━━ Source document ━━
Studio album by Mina
- Released: October 1975
- Recorded: 1975
- Studio: La Basilica, Milan
- Genre: Pop
- Length: 40:18
- Language: Italian
- Label: PDU

Mina chronology
| Minacantalucio (1975) | La Mina (1975) | Singolare (1976) |

Singles from La Mina
- "L'importante è finire" Released: 1975;

= La Mina =

La Mina is a studio album by Italian singer Mina, released in October 1975 by PDU and distributed by EMI Italiana initially as double album with Minacantalucio.
━━━
## Instructions
**a)** In the La Mina album article, which studio was the album recorded at?
**b)** Please summarize the La Mina album article in two sentences.
**c)** Proceed with the La Mina album article from where it stops.
━━ Recorded data ━━
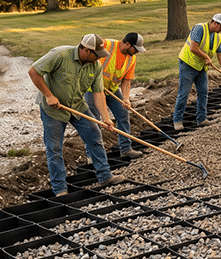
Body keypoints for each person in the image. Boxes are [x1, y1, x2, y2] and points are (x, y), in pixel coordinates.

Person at [28, 33, 125, 196]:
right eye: (96, 55)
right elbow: (33, 72)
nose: (98, 59)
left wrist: (106, 118)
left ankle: (105, 176)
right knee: (55, 148)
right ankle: (59, 188)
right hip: (54, 110)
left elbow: (98, 93)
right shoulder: (60, 55)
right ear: (86, 50)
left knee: (94, 135)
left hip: (77, 106)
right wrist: (49, 95)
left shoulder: (95, 66)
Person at [84, 32, 146, 160]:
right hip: (92, 89)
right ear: (127, 44)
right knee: (93, 121)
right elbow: (88, 50)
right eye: (136, 49)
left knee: (123, 114)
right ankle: (92, 156)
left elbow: (126, 80)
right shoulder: (107, 45)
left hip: (111, 89)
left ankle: (126, 149)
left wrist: (126, 98)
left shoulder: (131, 58)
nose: (137, 52)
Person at [173, 13, 221, 131]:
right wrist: (206, 57)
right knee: (184, 93)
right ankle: (177, 120)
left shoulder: (217, 36)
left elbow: (220, 55)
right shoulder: (199, 28)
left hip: (201, 67)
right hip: (188, 64)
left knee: (203, 92)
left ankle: (201, 119)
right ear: (215, 23)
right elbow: (193, 47)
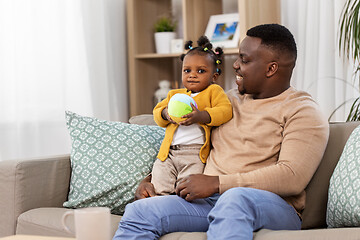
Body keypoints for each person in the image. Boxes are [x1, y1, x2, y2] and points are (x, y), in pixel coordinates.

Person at [113, 23, 329, 240]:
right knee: (140, 211)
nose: (235, 65)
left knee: (234, 199)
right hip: (209, 201)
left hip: (272, 206)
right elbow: (190, 145)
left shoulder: (302, 110)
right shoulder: (226, 101)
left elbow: (292, 177)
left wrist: (217, 183)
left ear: (271, 68)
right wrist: (151, 181)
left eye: (244, 60)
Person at [151, 36, 232, 195]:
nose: (192, 75)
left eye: (201, 71)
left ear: (214, 77)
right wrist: (166, 114)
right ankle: (160, 204)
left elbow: (225, 110)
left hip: (194, 154)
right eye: (187, 70)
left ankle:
━━━
## Results of the tasks
**a)** La Basilica, Milan.

**b)** La Mina is a studio album by Italian singer Mina, released in October 1975 by PDU and first distributed by EMI Italiana as a double album with Minacantalucio. It is a 40:18 Italian-language pop record made at La Basilica in Milan, and "L'importante è finire" was released from it as a single.

**c)**
==Track listing==

Side A
| No. | Title | Writer(s) | Length |
|---|---|---|---|
| 1. | "Uappa" | Luigi Albertelli; Enrico Riccardi; | 3:20 |
| 2. | "Ti accetto come sei" | Gino Paoli; Lorenzo Raggi; Armando Brenna; | 3:54 |
| 3. | "Quasi come musica (A Song for You)" | Leon Russell; Gino Paoli; Claudio Daiano; | 4:19 |
| 4. | "Racconto (C'est comme l'arc en ciel)" | Hubert Giraud; Pierre Delanoë; Bruno Lauzi; | 3:47 |
| 5. | "Signora più che mai" | Fabio Massimo Cantini; Franca Evangelisti; | 4:47 |
| Total length: |  |  | 20:04 |

Side B
| No. | Title | Writer(s) | Length |
|---|---|---|---|
| 1. | "Immagina un concerto" | Andrea Lo Vecchio; Shel Shapiro; | 4:13 |
| 2. | "L'importante è finire" | Cristiano Malgioglio; Alberto Anelli; | 3:21 |
| 3. | "Come un uomo (Comme un homme)" | Giraud; Delanoë; Lauzi; | 3:07 |
| 4. | "Tu no" | Cantini; Evangelisti; Antonio Coggio; | 6:08 |
| 5. | "Di già" | Lo Vecchio; Shapiro; | 3:25 |
| Total length: |  |  | 20:14 |

==Personnel==
- Mina – vocals
- Enrico Riccardi – arrangement (A1)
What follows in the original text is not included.